• _Given information_:

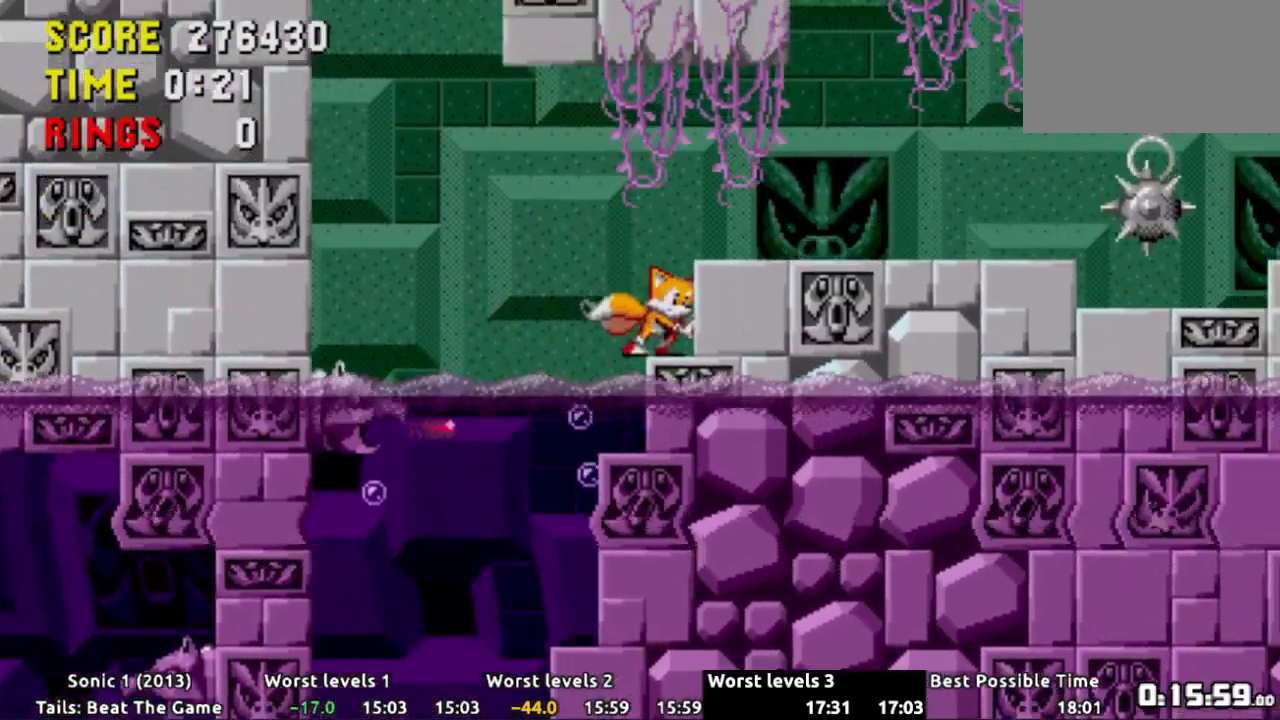
Gameplay with a controller (Xbox layout); each line is a JSON object with the inputs held at the frame after it. "events" lists button and stick changes between this image and that frame as [ms after this image, input, new state], when the widget could be followed in between. Not read: L3 R3 SELECT START.
{"buttons": ["DPAD_RIGHT"], "events": [[117, "A", "up"]]}
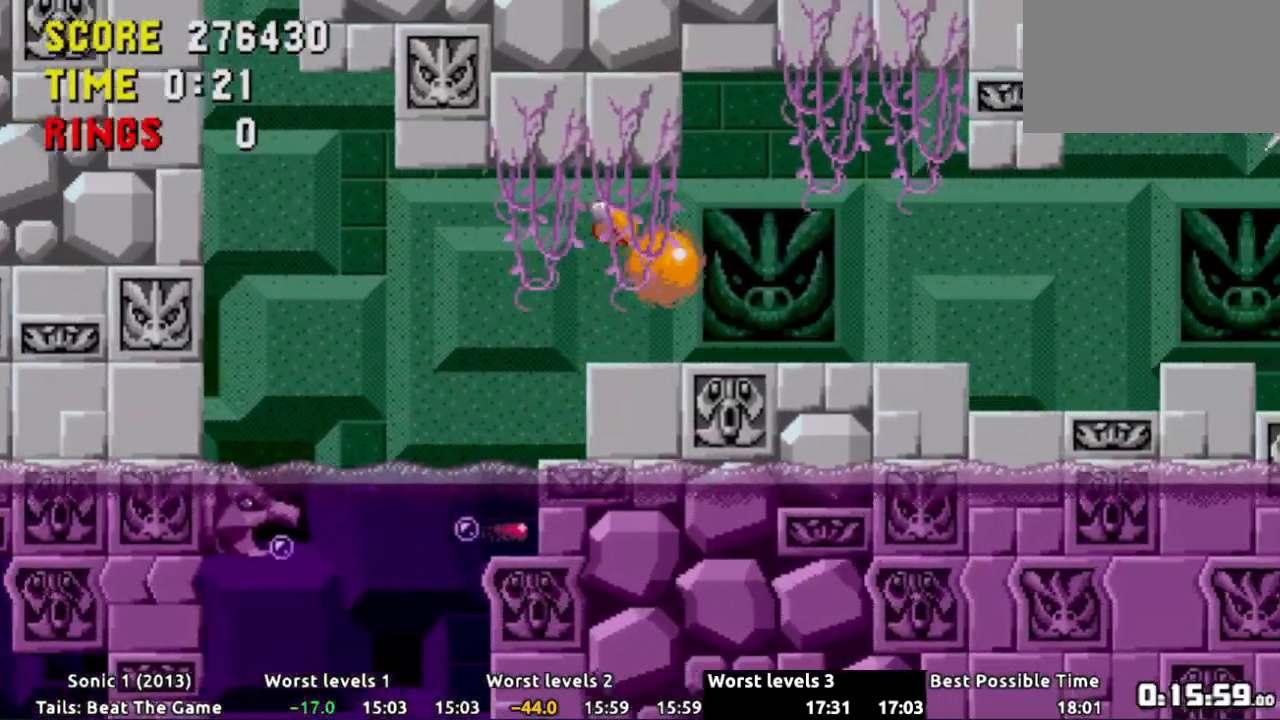
{"buttons": ["DPAD_RIGHT"], "events": [[417, "A", "down"], [467, "A", "up"]]}
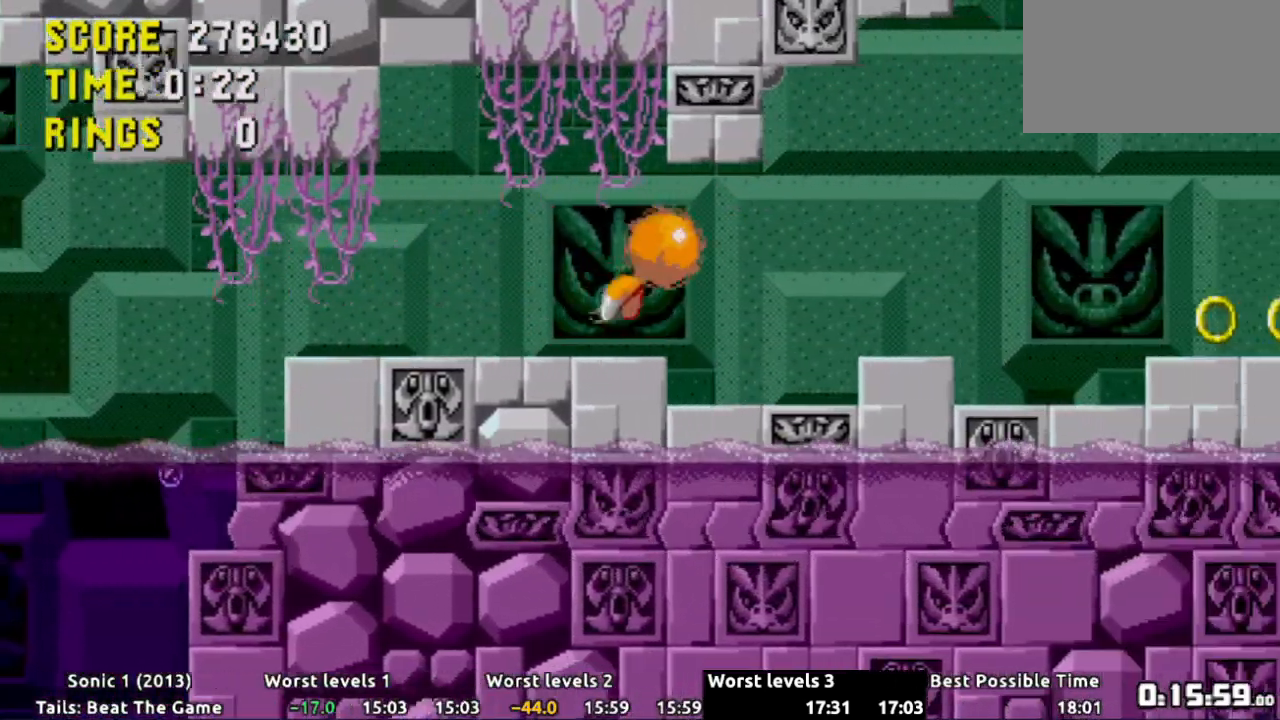
{"buttons": [], "events": [[17, "DPAD_RIGHT", "up"], [167, "DPAD_LEFT", "down"], [317, "DPAD_LEFT", "up"]]}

• _Task to carry out_: Display each line of the data where "down" occurs.

• _Response to the exercise_:
{"buttons": ["DPAD_RIGHT"], "events": [[417, "A", "down"], [467, "A", "up"]]}
{"buttons": [], "events": [[17, "DPAD_RIGHT", "up"], [167, "DPAD_LEFT", "down"], [317, "DPAD_LEFT", "up"]]}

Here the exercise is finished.